● ACTION ITEM:
Return each line of the records below that contains the word "knee".
-----
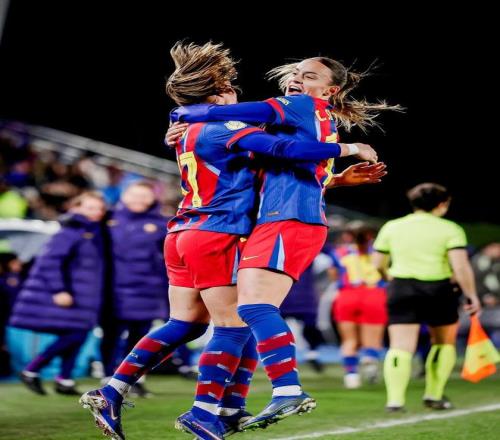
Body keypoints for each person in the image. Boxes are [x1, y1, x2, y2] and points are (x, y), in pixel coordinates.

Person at [80, 41, 379, 440]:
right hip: (215, 232)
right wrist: (347, 148)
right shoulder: (230, 127)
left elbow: (275, 169)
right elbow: (283, 149)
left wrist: (331, 178)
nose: (237, 94)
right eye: (229, 89)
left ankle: (112, 390)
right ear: (216, 98)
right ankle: (208, 411)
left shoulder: (191, 133)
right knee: (235, 325)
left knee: (184, 324)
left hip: (182, 232)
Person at [168, 53, 397, 431]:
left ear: (329, 90)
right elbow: (290, 164)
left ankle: (286, 390)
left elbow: (216, 114)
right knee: (247, 313)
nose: (297, 79)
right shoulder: (306, 117)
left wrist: (181, 116)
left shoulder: (298, 106)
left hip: (287, 221)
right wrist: (337, 179)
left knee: (253, 307)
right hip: (286, 219)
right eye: (296, 73)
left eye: (309, 76)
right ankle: (228, 409)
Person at [372, 183, 481, 411]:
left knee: (400, 346)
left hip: (401, 287)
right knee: (443, 343)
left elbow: (378, 264)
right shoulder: (450, 229)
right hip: (439, 288)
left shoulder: (392, 226)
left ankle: (395, 401)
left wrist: (388, 277)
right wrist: (471, 294)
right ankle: (434, 395)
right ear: (442, 204)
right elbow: (460, 267)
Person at [9, 191, 107, 395]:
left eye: (100, 208)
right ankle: (32, 369)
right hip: (70, 294)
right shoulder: (69, 232)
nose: (96, 212)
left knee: (78, 335)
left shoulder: (93, 232)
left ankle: (64, 379)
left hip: (83, 295)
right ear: (76, 208)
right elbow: (49, 262)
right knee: (75, 334)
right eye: (90, 207)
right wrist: (59, 290)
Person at [100, 181, 169, 397]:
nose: (139, 199)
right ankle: (108, 376)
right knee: (111, 334)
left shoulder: (162, 224)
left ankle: (134, 379)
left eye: (144, 195)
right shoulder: (106, 220)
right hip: (112, 289)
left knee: (140, 338)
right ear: (124, 196)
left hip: (148, 289)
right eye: (134, 194)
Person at [331, 223, 387, 388]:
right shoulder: (380, 252)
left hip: (347, 295)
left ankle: (351, 376)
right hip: (374, 295)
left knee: (349, 340)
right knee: (372, 340)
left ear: (348, 235)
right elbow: (384, 271)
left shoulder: (339, 252)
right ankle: (370, 362)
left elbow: (334, 275)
-----
● ANSWER SECTION:
right knee: (235, 325)
left knee: (184, 324)
right knee: (247, 313)
left knee: (253, 307)
left knee: (400, 346)
right knee: (443, 343)
left knee: (78, 335)
right knee: (75, 334)
right knee: (111, 334)
left knee: (140, 338)
left knee: (349, 340)
right knee: (372, 340)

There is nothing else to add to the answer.